Primary Outcome Measures

Name	Time	Method
Safety and Toxicity of Ixabepilone	up to 3 years	Number of patients experiencing adverse event grade 3 or above. Grade was determined by the National Cancer Institute Common Toxicity Criteria (CTC) version 2.0. Adverse events possibly, probably, or definitely attributed to use of ixabepilone.
Objective Overall Response Rate	up to 3 years	The 1999 international response criteria (http://www.ncbi.nlm.nih.gov/pubmed/10561185) as published by Cheson was used for the definition of target lesions and CT scans were used for response assessment. CR(complete response)/CRu(unconfirmed complete response) requires disappearance of all target lesions; PR (partial response) requires \>=50% decrease in the sum of the products of the greatest diameters; Overall Response (OR)=CR/CRu+PR.
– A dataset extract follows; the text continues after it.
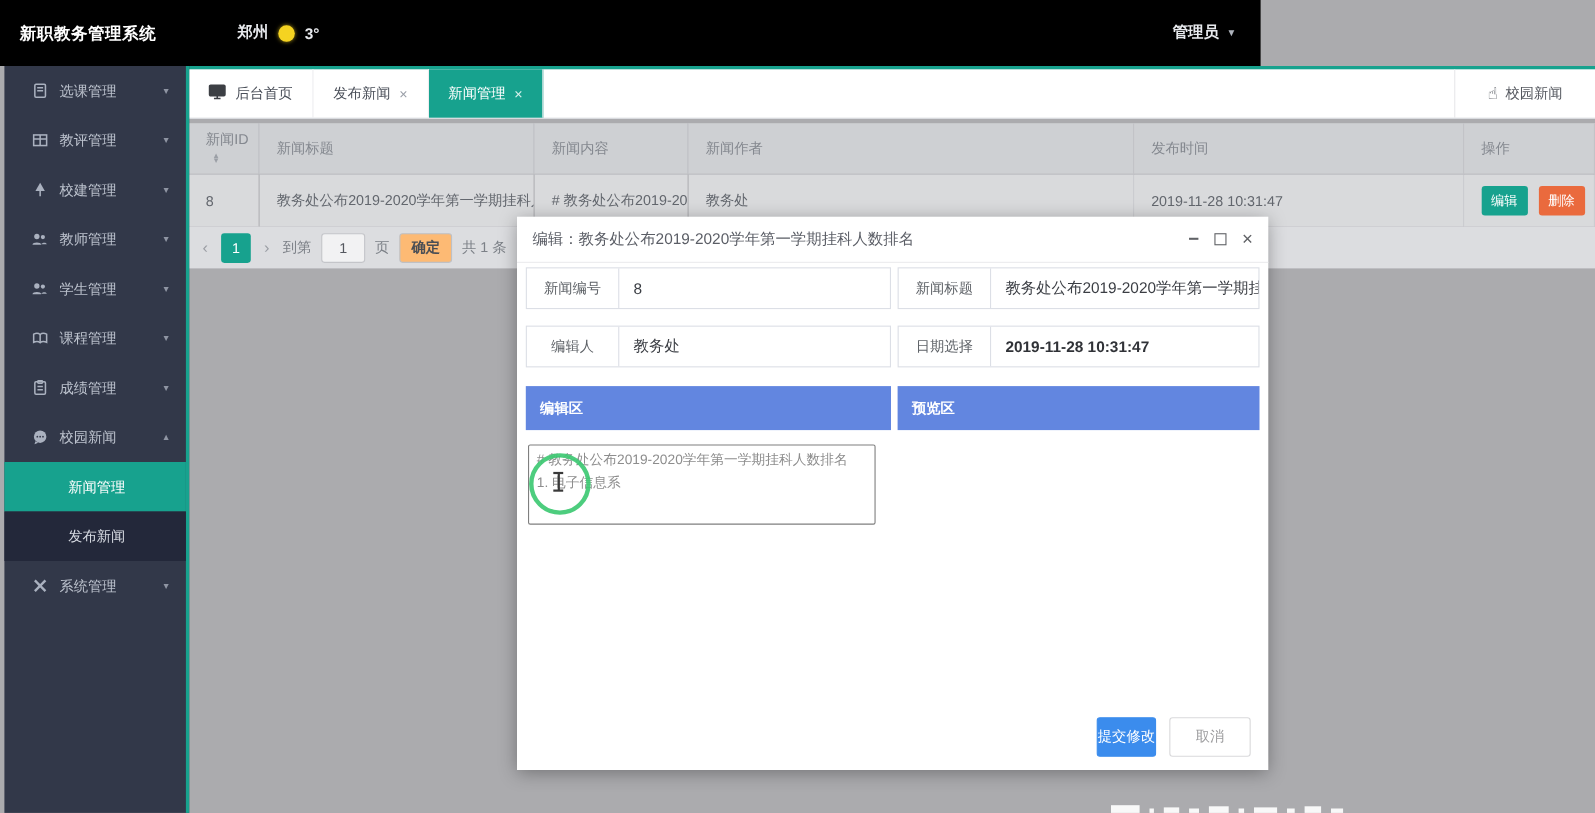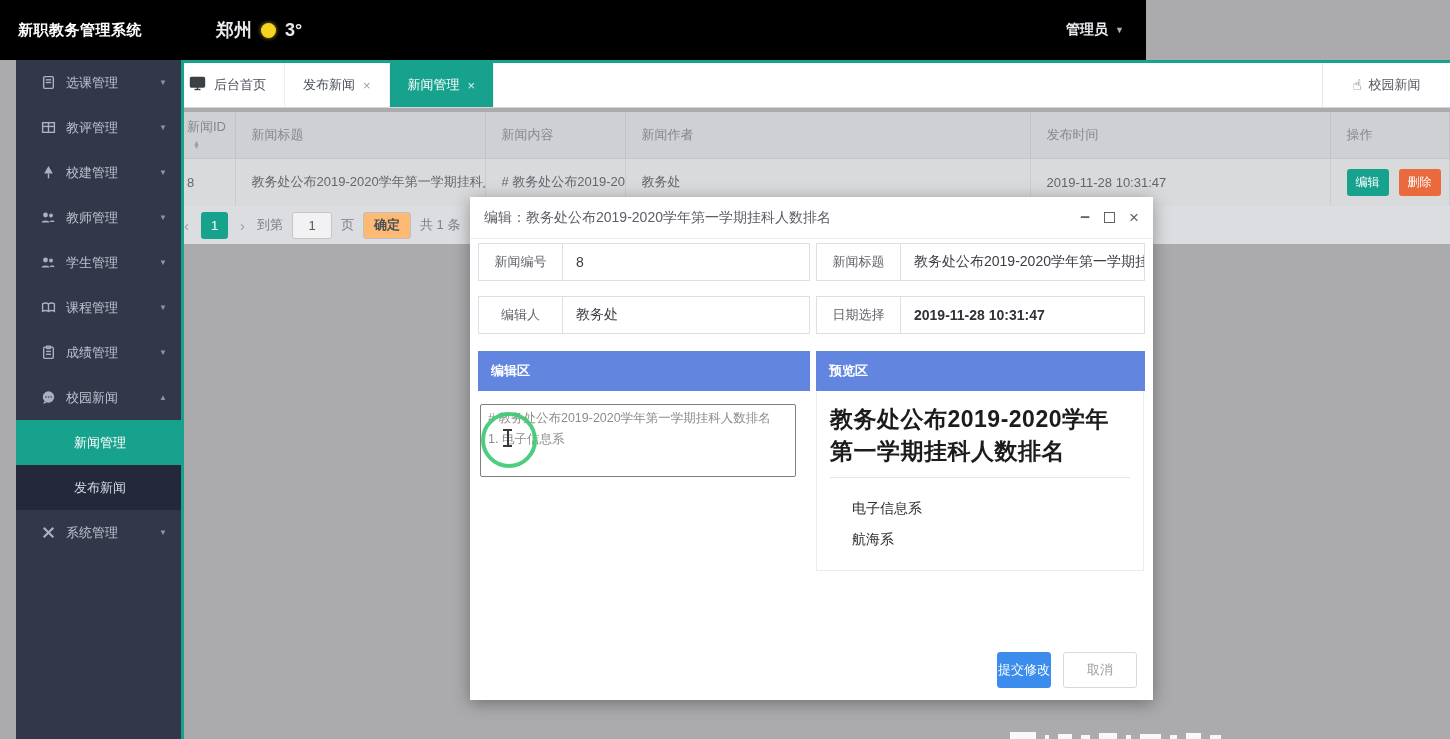"郑州" .weather { font-size: 18px -> 14px }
Secondary Outcome Measures

Name	Time	Method
Time to Progression	up to 3 years	Defined as the time from the first day of treatment until the date PD(progressive disease) or death is first reported. Patients who died without a reported prior progression was considered to have progressed on the day of their death. Patients who did not progress was censored at the day of their last tumor assessment. According to the 1999 international response criteria as published by Cheson, progression/progressive disease is defined as \>=50% increase from nadir in the sum of the products of the greatest diameters of any previously identified abnormal node for PRs or nonresponders, or appearance of any new lesion during or at the end of therapy.
Duration of Response	up to 3 years	Duration of response was measured from the time measurement criteria are met for CR(complete response)/CRu(unconfirmed complete response)/PR(partial response), whichever was first recorded, until the first date that PD(progressive disease) was objectively documented. According to the 1999 international response criteria as published by Cheson, CR/CRu is defined as the disappearance of all target lesions; PR is defined as \>=50% decrease in the sum of the products of the greatest diameters; PD is defined as \>=50% increase from nadir in the sum of the products of the greatest diameters of any previously identified abnormal node for PRs or nonresponders, or appearance of any new lesion during or at the end of therapy.
Overall Survival	up to 3 years	Defined as the time from the first day of therapy to the date of death. If the patient was lost to follow-up, survival was censored on the last date the patient was known to be alive.